La vita si realizza fino in fondo nei suoi valori, e ogni vita trova in sé il suo appagamento esistenziale, solo se alla vita, a ogni esistenza, è data la possibilità di memoria. Nella opportunità di muoversi dentro spazi di libertà e dignità, indipendentemente dallo stato fisico, psichico ed etnico, in situazioni di accoglienza di esseri umani verso altri esseri umani, nel rispetto contro la sopraffazione, nel dialogo e nell’accettazione di possibili, eventuali e terribili errori.
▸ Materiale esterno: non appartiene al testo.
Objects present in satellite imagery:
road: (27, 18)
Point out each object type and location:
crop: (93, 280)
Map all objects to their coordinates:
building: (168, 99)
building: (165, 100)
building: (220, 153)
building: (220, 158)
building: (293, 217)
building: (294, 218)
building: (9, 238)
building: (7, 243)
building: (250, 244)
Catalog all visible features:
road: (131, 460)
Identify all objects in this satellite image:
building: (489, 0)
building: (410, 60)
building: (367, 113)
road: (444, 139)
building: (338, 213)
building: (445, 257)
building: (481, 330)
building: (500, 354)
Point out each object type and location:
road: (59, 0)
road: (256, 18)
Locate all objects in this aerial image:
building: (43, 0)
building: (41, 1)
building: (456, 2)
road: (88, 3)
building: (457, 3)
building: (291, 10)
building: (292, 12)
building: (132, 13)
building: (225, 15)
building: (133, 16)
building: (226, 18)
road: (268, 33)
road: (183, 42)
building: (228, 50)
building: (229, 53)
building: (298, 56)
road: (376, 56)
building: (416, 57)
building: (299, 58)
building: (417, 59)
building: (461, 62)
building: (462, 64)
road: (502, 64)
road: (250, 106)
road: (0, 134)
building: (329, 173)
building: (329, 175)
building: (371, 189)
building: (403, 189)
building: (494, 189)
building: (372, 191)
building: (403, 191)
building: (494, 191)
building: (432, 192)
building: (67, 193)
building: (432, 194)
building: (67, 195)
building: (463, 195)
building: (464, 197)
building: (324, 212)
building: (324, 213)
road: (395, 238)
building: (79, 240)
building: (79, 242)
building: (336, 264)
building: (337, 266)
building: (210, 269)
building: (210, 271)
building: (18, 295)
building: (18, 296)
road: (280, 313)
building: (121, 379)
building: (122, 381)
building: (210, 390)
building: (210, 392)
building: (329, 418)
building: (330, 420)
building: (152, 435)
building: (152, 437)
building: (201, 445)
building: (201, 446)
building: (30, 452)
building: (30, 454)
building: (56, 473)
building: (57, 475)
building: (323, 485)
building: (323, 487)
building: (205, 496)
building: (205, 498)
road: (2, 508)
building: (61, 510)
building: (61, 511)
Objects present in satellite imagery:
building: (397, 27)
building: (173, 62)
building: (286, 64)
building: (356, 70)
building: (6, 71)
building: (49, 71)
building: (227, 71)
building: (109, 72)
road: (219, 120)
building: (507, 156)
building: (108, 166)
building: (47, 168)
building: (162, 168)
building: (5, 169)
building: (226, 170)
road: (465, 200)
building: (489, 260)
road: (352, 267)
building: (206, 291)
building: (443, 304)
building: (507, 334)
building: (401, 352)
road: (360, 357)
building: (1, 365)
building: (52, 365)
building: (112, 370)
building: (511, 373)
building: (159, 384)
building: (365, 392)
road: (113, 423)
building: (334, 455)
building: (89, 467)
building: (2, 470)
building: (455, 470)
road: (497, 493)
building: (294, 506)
In un mondo dove tutto possa realizzarsi dentro una realtà che sappia affrontare e confinare gli egoismi e i soprusi, riducendo il più possibile le ingiustizie, ridando significato e verità a qualcosa che oggi è diventata solo utopia e idealità come è la giustizia, un vestito che possa essere indossato da tutte le taglie.

E l’augurio finale è che anche noi operatori del sociale, volontari o no, sappiamo superare le nostre distanze culturali e i nostri personalismi, per essere più uniti che mai nel difendere strenuamente i diritti dei più deboli, mantenendo quel ruolo illuminato e profetico che possa segnare il progresso dell’umanità, ultimo bastione di un comune desiderio di liberazione, per costruire insieme quelle alternative di pace alle tragedie mai completamente debellate ed ancora in essere come: i campi di concentramento, le armi nucleari, i genocidi, la schiavitù, l’apartheid, etc., per arrivare alle carceri e ai centri di permanenza temporanei nostrani. Riappropriamoci della nostra capacità di indignazione, lontani da interessi strumentali, per costruire insieme una società dove i luoghi del possibile diventano reali, per dirla con San Francesco “contrapponendo la gioia di essere alla miseria del potere”.